# importer mon carnet d'adresse thunderbird (PC) dans Mail



## Floredj (25 Novembre 2008)

Bonjour à tous,

je suis complètement novice sur mac!!
et oui, après plusieurs années sur PC j'ai fait le grand pas, et me voici donc avec mon mac book pro..

j'ai réussi à parametrer pas mal de choses sans problème, par contre, je n'arrive pas à ouvir mon carnet d'adresse Thunderbird (exporté en .ldif) du pc, à mail, sur mon mac.
il me dit qu'"aucune fiche importable n'a été trouvé", alors que le fichier pèse plusieurs ko...

je n'arrive pas à trouver de fonction importer, ni dans mail, ni dans le carnet d'adresse...
quelqu'un aurait il une idée ?

merci
amicalement


----------



## pascalformac (25 Novembre 2008)

bonjour 
des precisions d'entrée 
Mail n'a pas de carnet 
il se sert de celui du mac, carnet d'adresses ( dans applications)

_ _ _ _

Reproduisez à l'identique le passage du fil de discussion ci-dessus sur l'import d'un carnet d'adresses Thunderbird dans Mail, de « ## Floredj (25 » à « sur mon mac. ».

DONNÉES SOURCES ->

_ _ _ _

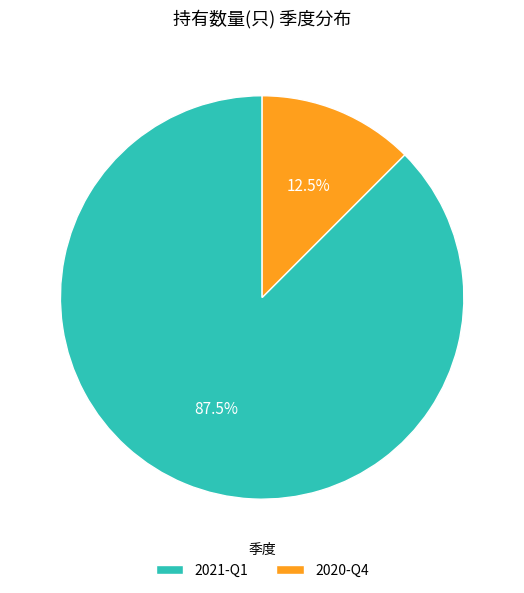

What is the smallest slice in the pie chart?

2020-Q4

_ _ _ _

RÉSULTAT CI-DESSOUS ->
## Floredj (25 Novembre 2008)

Bonjour à tous,

je suis complètement novice sur mac!!
et oui, après plusieurs années sur PC j'ai fait le grand pas, et me voici donc avec mon mac book pro..

j'ai réussi à parametrer pas mal de choses sans problème, par contre, je n'arrive pas à ouvir mon carnet d'adresse Thunderbird (exporté en .ldif) du pc, à mail, sur mon mac.